Effect of hepatic methyl donor status on urinary excretion and DNA damage in B6C3F1 mice treated with sodium arsenite.

Abstract

This study evaluated the effect of hepatic methyl donor status on the ability of sodium arsenite (2.5, 5.0 and 10.0 mg/kg) administered by gavage once or on four consecutive days to induce DNA damage in male B6C3F1 mice. Maintenance on a choline-deficient (CD) diet prior to treatment resulted in mice with hepatic methyl donor deficiency (HMDD) and altered arsenical metabolism, as demonstrated by a decreased total urinary excretion of inorganic and organic arsenicals. The alkaline (pH > 13) Single Cell Gel (SCG) assay was used to evaluate for the induction of DNA damage (single strand breaks, alkali labile sites, DNA crosslinking) in blood leukocytes, liver parenchymal cells, and cells sampled from bladder, lung, and skin, while the bone marrow erythrocyte micronucleus (MN) assay was used to assess for the induction of chromosomal damage in bone marrow cells.
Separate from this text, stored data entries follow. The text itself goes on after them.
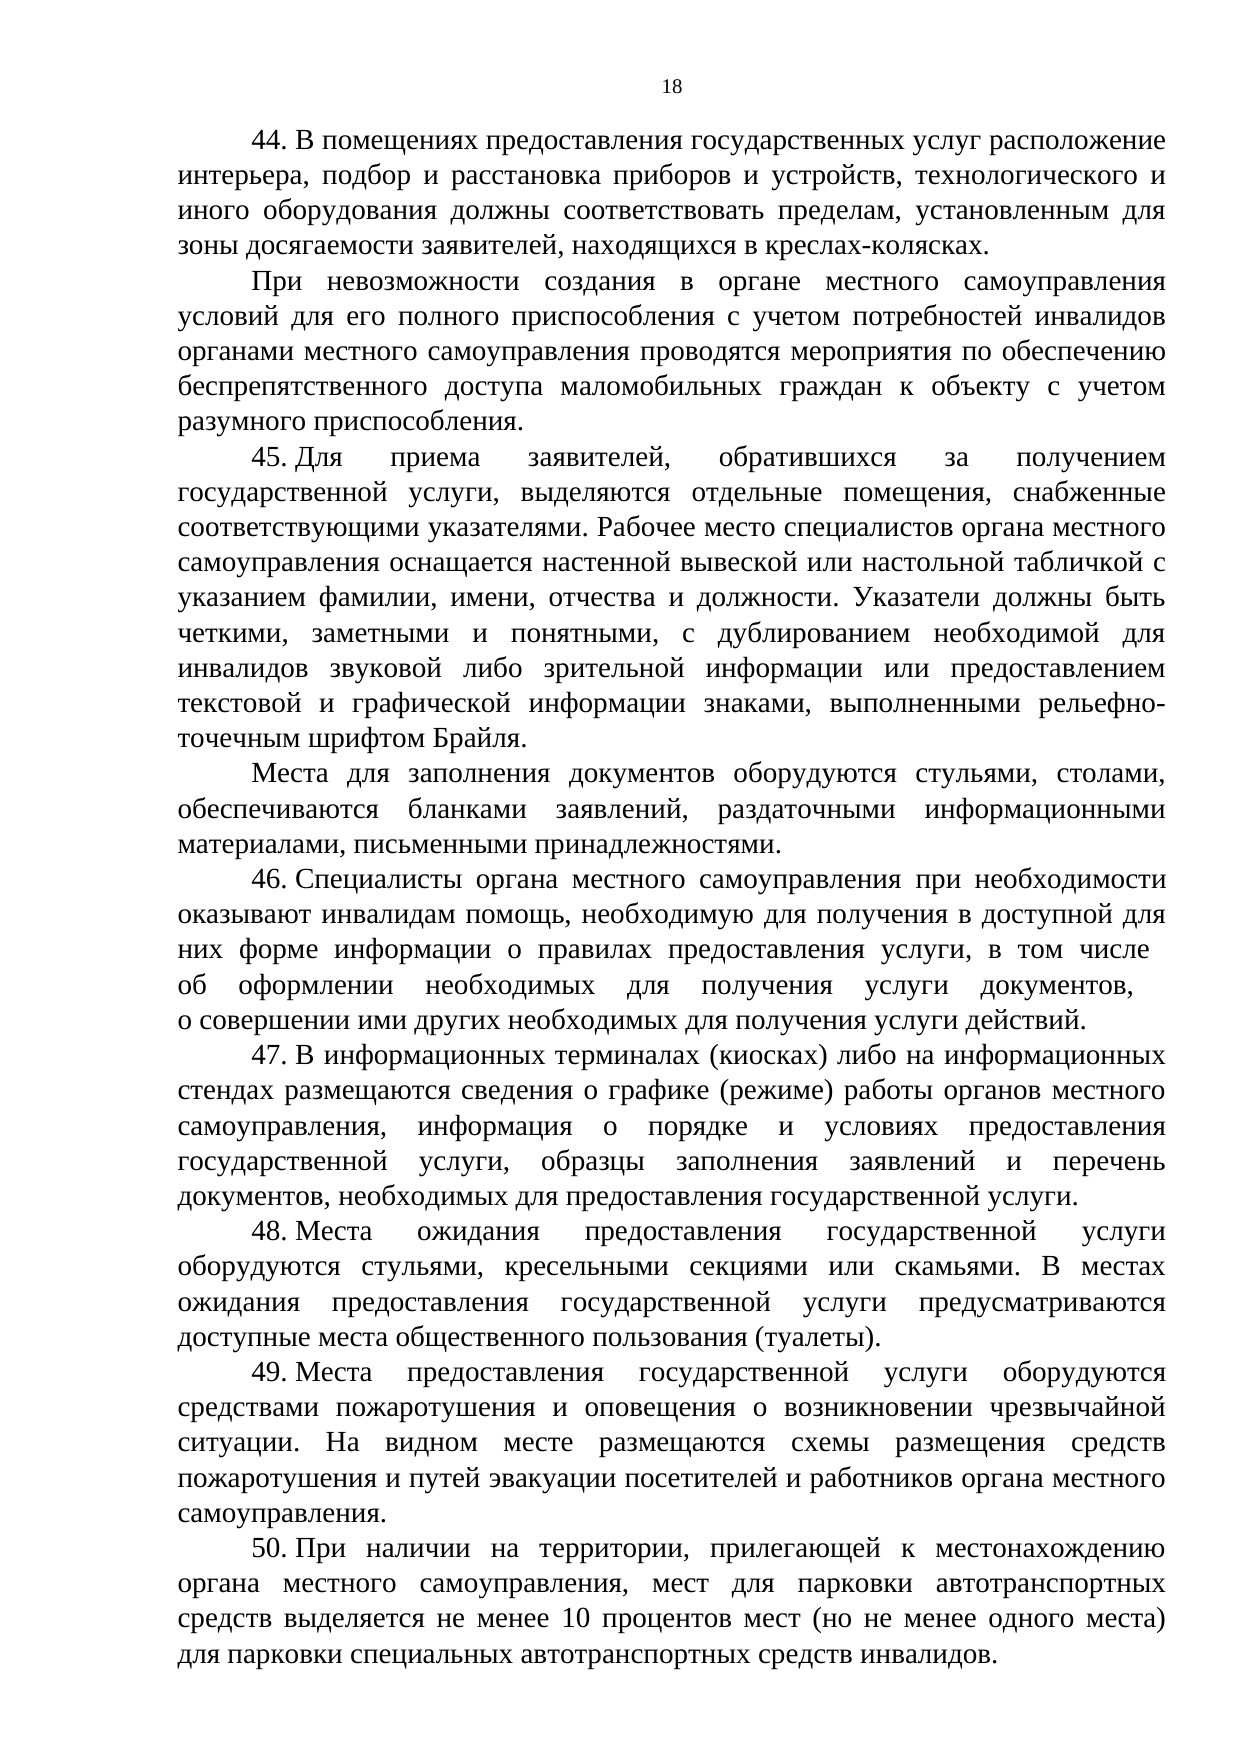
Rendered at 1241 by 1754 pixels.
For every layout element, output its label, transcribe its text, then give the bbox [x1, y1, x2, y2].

text При невозможности создания в органе местного самоуправления условий для его полного приспособления с учетом потребностей инвалидов органами местного самоуправления проводятся мероприятия по обеспечению беспрепятственного доступа маломобильных граждан к объекту с учетом разумного приспособления. [177, 263, 1167, 437]
text 47. В информационных терминалах (киосках) либо на информационных стендах размещаются сведения о графике (режиме) работы органов местного самоуправления, информация о порядке и условиях предоставления государственной услуги, образцы заполнения заявлений и перечень документов, необходимых для предоставления государственной услуги. [177, 1037, 1167, 1212]
text 46. Специалисты органа местного самоуправления при необходимости оказывают инвалидам помощь, необходимую для получения в доступной для них форме информации о правилах предоставления услуги, в том числе об оформлении необходимых для получения услуги документов, о совершении ими других необходимых для получения услуги действий. [177, 861, 1167, 1036]
text 48. Места ожидания предоставления государственной услуги оборудуются стульями, кресельными секциями или скамьями. В местах ожидания предоставления государственной услуги предусматриваются доступные места общественного пользования (туалеты). [177, 1213, 1167, 1352]
text 50. При наличии на территории, прилегающей к местонахождению органа местного самоуправления, мест для парковки автотранспортных средств выделяется не менее 10 процентов мест (но не менее одного места) для парковки специальных автотранспортных средств инвалидов. [177, 1530, 1167, 1669]
text 45. Для приема заявителей, обратившихся за получением государственной услуги, выделяются отдельные помещения, снабженные соответствующими указателями. Рабочее место специалистов органа местного самоуправления оснащается настенной вывеской или настольной табличкой с указанием фамилии, имени, отчества и должности. Указатели должны быть четкими, заметными и понятными, с дублированием необходимой для инвалидов звуковой либо зрительной информации или предоставлением текстовой и графической информации знаками, выполненными рельефно-точечным шрифтом Брайля. [177, 439, 1167, 754]
text 49. Места предоставления государственной услуги оборудуются средствами пожаротушения и оповещения о возникновении чрезвычайной ситуации. На видном месте размещаются схемы размещения средств пожаротушения и путей эвакуации посетителей и работников органа местного самоуправления. [177, 1354, 1167, 1528]
text 44. В помещениях предоставления государственных услуг расположение интерьера, подбор и расстановка приборов и устройств, технологического и иного оборудования должны соответствовать пределам, установленным для зоны досягаемости заявителей, находящихся в креслах-колясках. [177, 122, 1167, 261]
text Места для заполнения документов оборудуются стульями, столами, обеспечиваются бланками заявлений, раздаточными информационными материалами, письменными принадлежностями. [177, 756, 1167, 859]
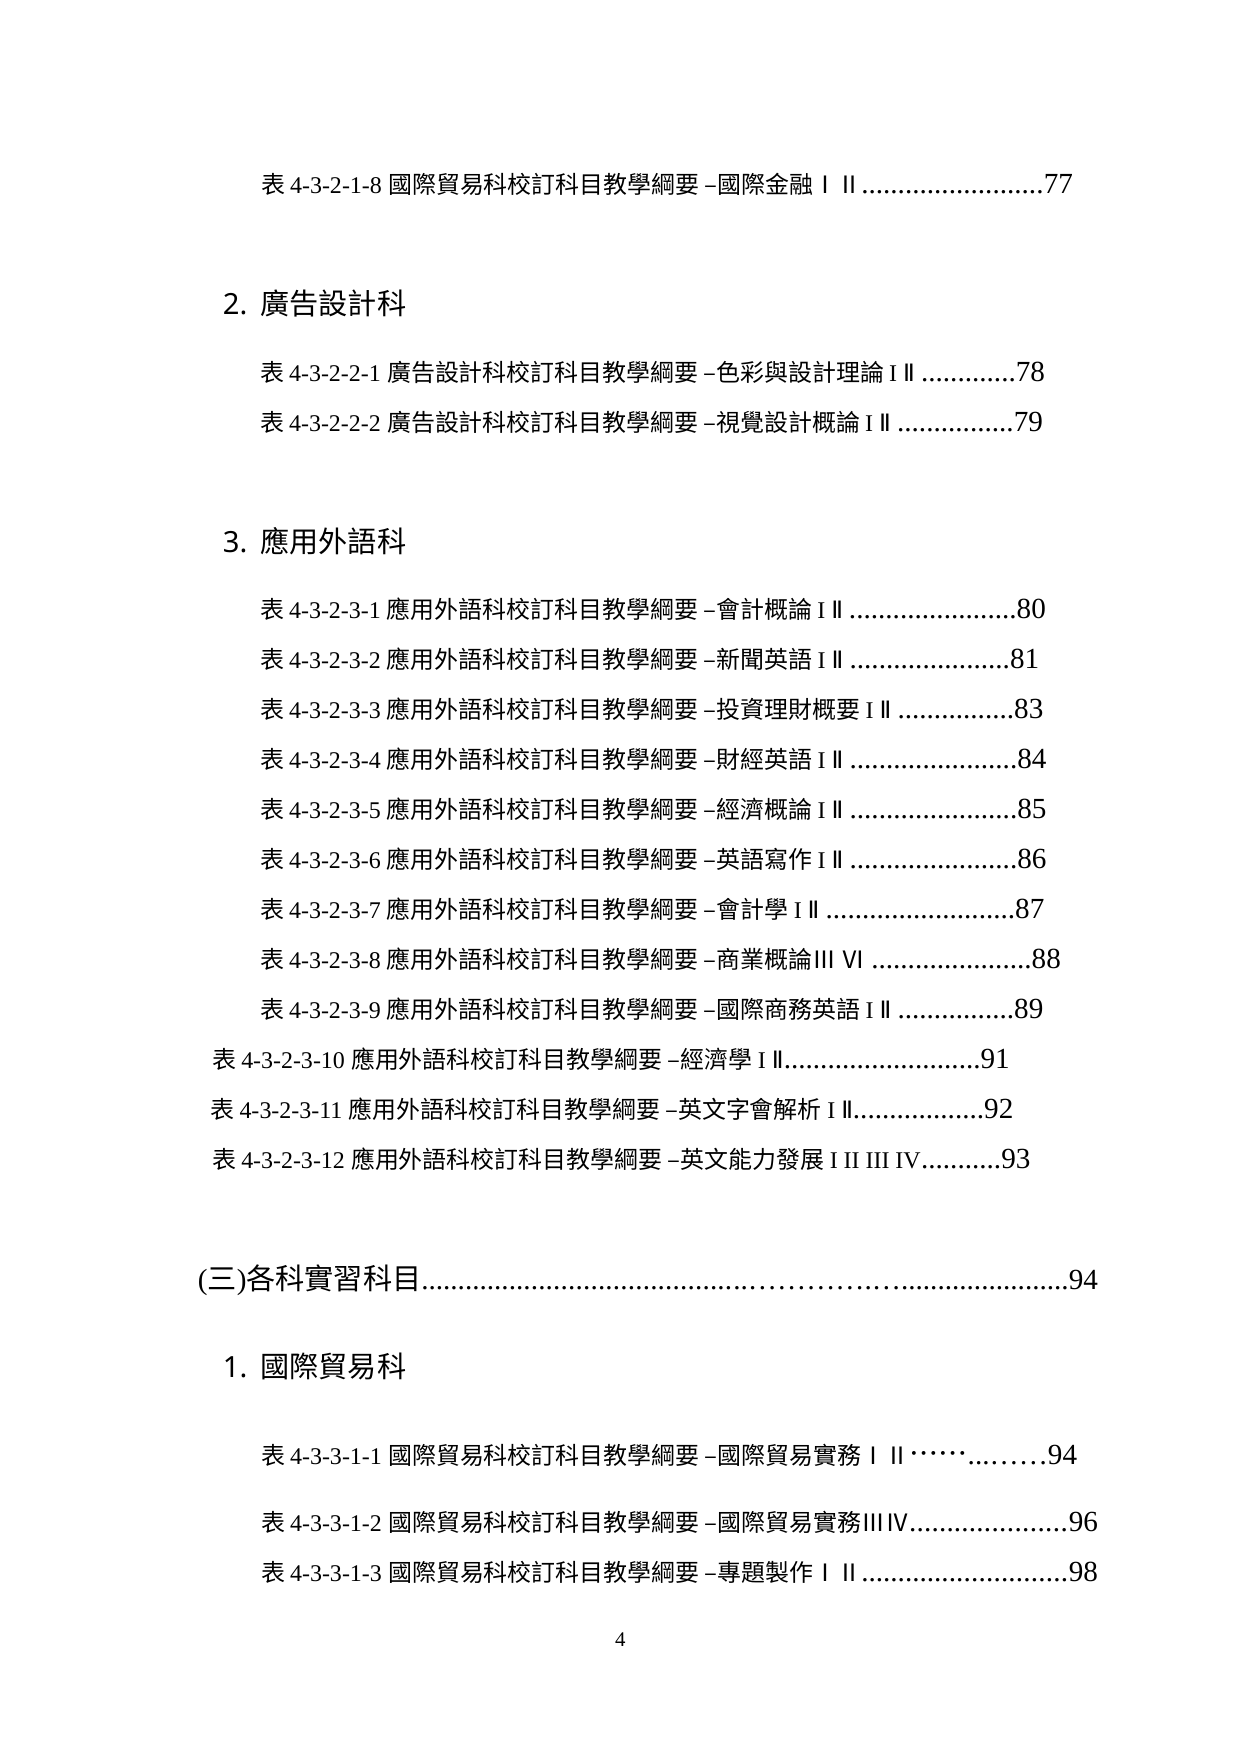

Treatment with sodium arsenite once or four times induced a significant decrease in DNA migration (indicative of DNA crosslinking) in bladder and liver parenchymal cells of hepatic methyl donor sufficient (HMDS) mice, but in skin cells of HMDD mice. Both HMDD and HMDS mice exhibited a significant increase in the frequency of micronucleated polychromatic erythrocytes (MN-PCE) in bone marrow following four, but not following one, treatments. However, the positive response occurred at a lower dose for HMDS mice and, in these mice, bone marrow toxicity, as demonstrated by a significant reduction in the percentage of PCE, was present also. These results indicate that hepatic methyl donors deficiency significantly decreases the total urinary excretion of orally administered sodium arsenite and markedly modulates target organ arsenic-induced DNA damage, with an apparent shift from liver and bladder to skin.